(Stored data entries)
════════════════
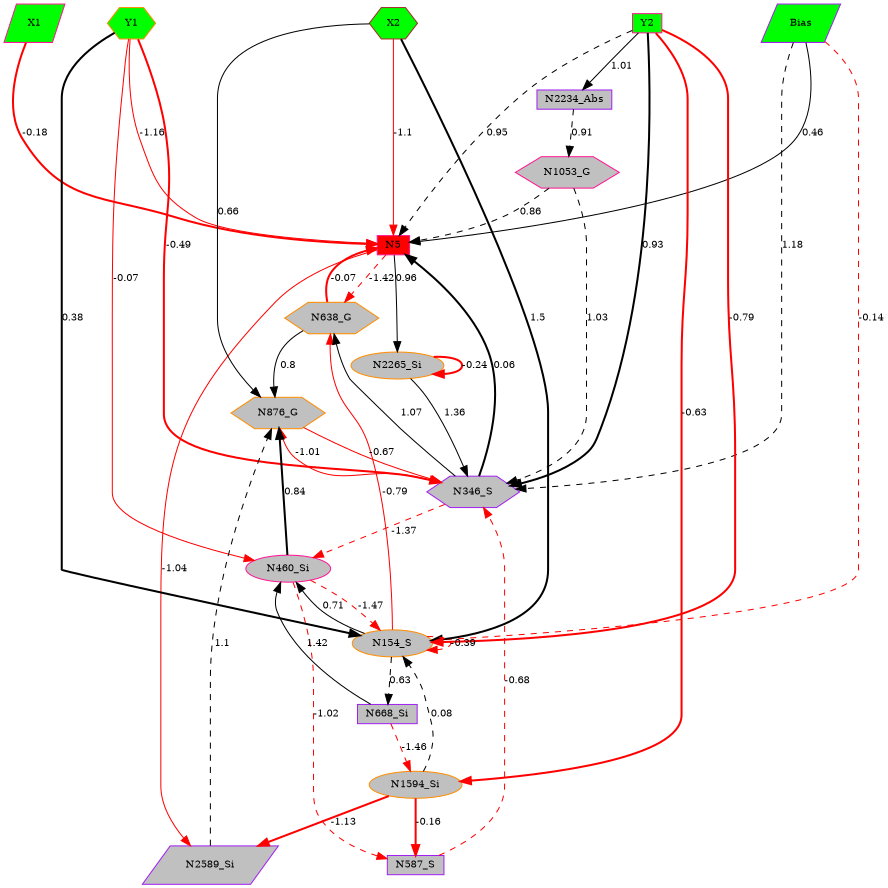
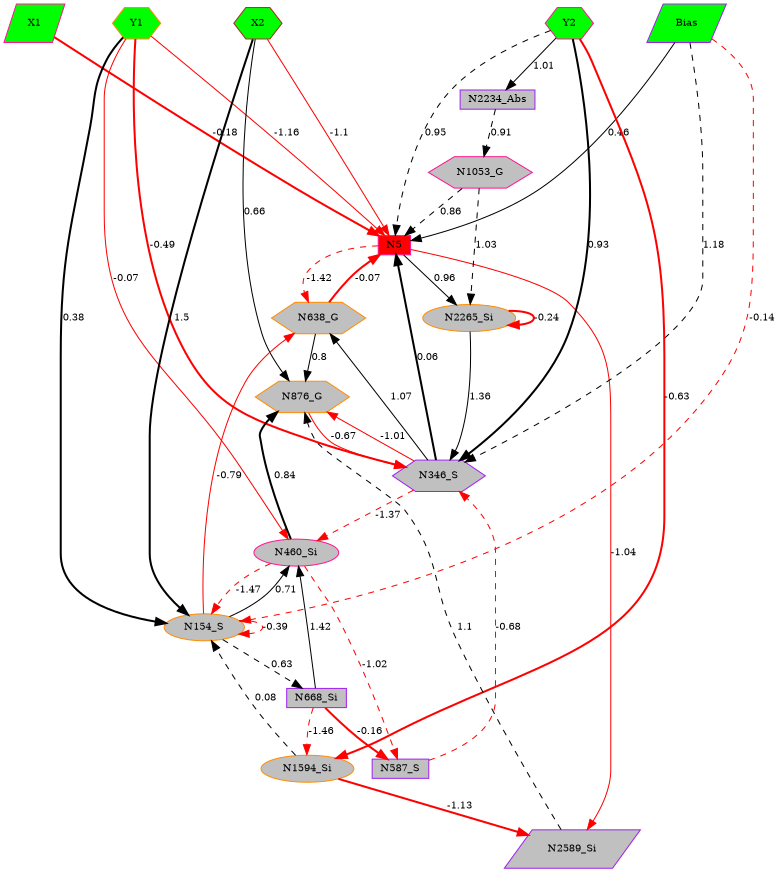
  digraph {
    node [color=purple fillcolor=gray fontsize=10 shape=hexagon style=filled]
    edge [color=red fontsize=10 style=dashed]
    N5 [color=deeppink fillcolor=red height=0.1 shape=box width=0.1]
    n2 [fillcolor=green height=0.1 label=Bias shape=parallelogram width=0.1]
    n3 [color=deeppink fillcolor=green height=0.1 label=X1 shape=parallelogram width=0.1]
    n4 [color=darkorange fillcolor=green height=0.1 label=Y1 width=0.1]
    n5 [color=brown fillcolor=green height=0.1 label=X2 width=0.1]
-   n6 [color=deeppink fillcolor=green height=0.1 label=Y2 shape=box width=0.1]
+   n6 [color=deeppink fillcolor=green height=0.1 label=Y2 width=0.1]
    n7 [color=darkorange height=0.1 label=N638_G width=0.1]
    n8 [color=darkorange height=0.1 label=N2265_Si shape=ellipse width=0.1]
    n9 [height=0.1 label=N2589_Si shape=parallelogram width=0.1]
    n10 [color=darkorange height=0.1 label=N154_S shape=ellipse width=0.1]
    n11 [height=0.1 label=N346_S width=0.1]
    n12 [color=deeppink height=0.1 label=N460_Si shape=ellipse width=0.1]
    n13 [color=darkorange height=0.1 label=N876_G width=0.1]
    n14 [color=darkorange height=0.1 label=N1594_Si shape=ellipse width=0.1]
    n15 [height=0.1 label=N2234_Abs shape=box width=0.1]
    n16 [height=0.1 label=N668_Si shape=box width=0.1]
    n17 [height=0.1 label=N587_S shape=box width=0.1]
    n18 [color=deeppink height=0.1 label=N1053_G width=0.1]
    subgraph sub_1 {
      rank=same
      N5
    }
    subgraph sub_2 {
      rank=same
      n2
      n3
      n4
      n5
      n6
    }
    N5 -> n7 [arrowType=inv label=-1.42]
    N5 -> n8 [color=black label=0.96 style=solid]
    N5 -> n9 [arrowType=inv label=-1.04 style=solid]
    n2 -> N5 [color=black label=0.46 style=solid]
    n2 -> n10 [arrowType=inv label=-0.14]
    n2 -> n11 [color=black label=1.18]
    n3 -> N5 [arrowType=inv label=-0.18 style=bold]
    n3 -> n4 [style=invis color="" fontsize=""]
    n4 -> N5 [arrowType=inv label=-1.16 style=solid]
    n4 -> n5 [style=invis color="" fontsize=""]
    n4 -> n10 [color=black label=0.38 style=bold]
    n4 -> n11 [arrowType=inv label=-0.49 style=bold]
    n4 -> n12 [arrowType=inv label=-0.07 style=solid]
    n5 -> N5 [arrowType=inv label=-1.1 style=solid]
    n5 -> n6 [style=invis color="" fontsize=""]
    n5 -> n10 [color=black label=1.5 style=bold]
    n5 -> n13 [color=black label=0.66 style=solid]
    n6 -> N5 [color=black label=0.95]
    n6 -> n2 [style=invis color="" fontsize=""]
-   n6 -> n10 [arrowType=inv label=-0.79 style=bold]
    n6 -> n11 [color=black label=0.93 style=bold]
    n6 -> n14 [arrowType=inv label=-0.63 style=bold]
    n6 -> n15 [color=black label=1.01 style=solid]
    n7 -> N5 [arrowType=inv label=-0.07 style=bold]
    n7 -> n13 [color=black label=0.8 style=solid]
    n8 -> n8 [arrowType=inv label=-0.24 style=bold]
    n8 -> n11 [color=black label=1.36 style=solid]
    n9 -> n13 [color=black label=1.1]
    n10 -> n7 [arrowType=inv label=-0.79 style=solid]
    n10 -> n10 [arrowType=inv label=-0.39]
    n10 -> n12 [color=black label=0.71 style=solid]
    n10 -> n16 [color=black label=0.63]
    n11 -> N5 [color=black label=0.06 style=bold]
    n11 -> n7 [color=black label=1.07 style=solid]
    n11 -> n12 [arrowType=inv label=-1.37]
    n11 -> n13 [arrowType=inv label=-1.01 style=solid]
    n12 -> n10 [arrowType=inv label=-1.47]
    n12 -> n13 [color=black label=0.84 style=bold]
    n12 -> n17 [arrowType=inv label=-1.02]
    n13 -> n11 [arrowType=inv label=-0.67 style=solid]
    n14 -> n9 [arrowType=inv label=-1.13 style=bold]
    n14 -> n10 [color=black label=0.08]
    n15 -> n18 [color=black label=0.91]
    n16 -> n12 [color=black label=1.42 style=solid]
    n16 -> n14 [arrowType=inv label=-1.46]
-   n14 -> n17 [arrowType=inv label=-0.16 style=bold]
+   n16 -> n17 [arrowType=inv label=-0.16 style=bold]
    n17 -> n11 [arrowType=inv label=-0.68]
    n18 -> N5 [color=black label=0.86]
-   n18 -> n11 [color=black label=1.03]
+   n18 -> n8 [color=black label=1.03]
  }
════════════════
Copy out every line of the data above exactly, leaving out the pictures.

  digraph {
    node [color=purple fillcolor=gray fontsize=10 shape=hexagon style=filled]
    edge [color=red fontsize=10 style=dashed]
    N5 [color=deeppink fillcolor=red height=0.1 shape=box width=0.1]
    n2 [fillcolor=green height=0.1 label=Bias shape=parallelogram width=0.1]
    n3 [color=deeppink fillcolor=green height=0.1 label=X1 shape=parallelogram width=0.1]
    n4 [color=darkorange fillcolor=green height=0.1 label=Y1 width=0.1]
    n5 [color=brown fillcolor=green height=0.1 label=X2 width=0.1]
-   n6 [color=deeppink fillcolor=green height=0.1 label=Y2 shape=box width=0.1]
+   n6 [color=deeppink fillcolor=green height=0.1 label=Y2 width=0.1]
    n7 [color=darkorange height=0.1 label=N638_G width=0.1]
    n8 [color=darkorange height=0.1 label=N2265_Si shape=ellipse width=0.1]
    n9 [height=0.1 label=N2589_Si shape=parallelogram width=0.1]
    n10 [color=darkorange height=0.1 label=N154_S shape=ellipse width=0.1]
    n11 [height=0.1 label=N346_S width=0.1]
    n12 [color=deeppink height=0.1 label=N460_Si shape=ellipse width=0.1]
    n13 [color=darkorange height=0.1 label=N876_G width=0.1]
    n14 [color=darkorange height=0.1 label=N1594_Si shape=ellipse width=0.1]
    n15 [height=0.1 label=N2234_Abs shape=box width=0.1]
    n16 [height=0.1 label=N668_Si shape=box width=0.1]
    n17 [height=0.1 label=N587_S shape=box width=0.1]
    n18 [color=deeppink height=0.1 label=N1053_G width=0.1]
    subgraph sub_1 {
      rank=same
      N5
    }
    subgraph sub_2 {
      rank=same
      n2
      n3
      n4
      n5
      n6
    }
    N5 -> n7 [arrowType=inv label=-1.42]
    N5 -> n8 [color=black label=0.96 style=solid]
    N5 -> n9 [arrowType=inv label=-1.04 style=solid]
    n2 -> N5 [color=black label=0.46 style=solid]
    n2 -> n10 [arrowType=inv label=-0.14]
    n2 -> n11 [color=black label=1.18]
    n3 -> N5 [arrowType=inv label=-0.18 style=bold]
    n3 -> n4 [style=invis color="" fontsize=""]
    n4 -> N5 [arrowType=inv label=-1.16 style=solid]
    n4 -> n5 [style=invis color="" fontsize=""]
    n4 -> n10 [color=black label=0.38 style=bold]
    n4 -> n11 [arrowType=inv label=-0.49 style=bold]
    n4 -> n12 [arrowType=inv label=-0.07 style=solid]
    n5 -> N5 [arrowType=inv label=-1.1 style=solid]
    n5 -> n6 [style=invis color="" fontsize=""]
    n5 -> n10 [color=black label=1.5 style=bold]
    n5 -> n13 [color=black label=0.66 style=solid]
    n6 -> N5 [color=black label=0.95]
    n6 -> n2 [style=invis color="" fontsize=""]
-   n6 -> n10 [arrowType=inv label=-0.79 style=bold]
    n6 -> n11 [color=black label=0.93 style=bold]
    n6 -> n14 [arrowType=inv label=-0.63 style=bold]
    n6 -> n15 [color=black label=1.01 style=solid]
    n7 -> N5 [arrowType=inv label=-0.07 style=bold]
    n7 -> n13 [color=black label=0.8 style=solid]
    n8 -> n8 [arrowType=inv label=-0.24 style=bold]
    n8 -> n11 [color=black label=1.36 style=solid]
    n9 -> n13 [color=black label=1.1]
    n10 -> n7 [arrowType=inv label=-0.79 style=solid]
    n10 -> n10 [arrowType=inv label=-0.39]
    n10 -> n12 [color=black label=0.71 style=solid]
    n10 -> n16 [color=black label=0.63]
    n11 -> N5 [color=black label=0.06 style=bold]
    n11 -> n7 [color=black label=1.07 style=solid]
    n11 -> n12 [arrowType=inv label=-1.37]
    n11 -> n13 [arrowType=inv label=-1.01 style=solid]
    n12 -> n10 [arrowType=inv label=-1.47]
    n12 -> n13 [color=black label=0.84 style=bold]
    n12 -> n17 [arrowType=inv label=-1.02]
    n13 -> n11 [arrowType=inv label=-0.67 style=solid]
    n14 -> n9 [arrowType=inv label=-1.13 style=bold]
    n14 -> n10 [color=black label=0.08]
    n15 -> n18 [color=black label=0.91]
    n16 -> n12 [color=black label=1.42 style=solid]
    n16 -> n14 [arrowType=inv label=-1.46]
-   n14 -> n17 [arrowType=inv label=-0.16 style=bold]
+   n16 -> n17 [arrowType=inv label=-0.16 style=bold]
    n17 -> n11 [arrowType=inv label=-0.68]
    n18 -> N5 [color=black label=0.86]
-   n18 -> n11 [color=black label=1.03]
+   n18 -> n8 [color=black label=1.03]
  }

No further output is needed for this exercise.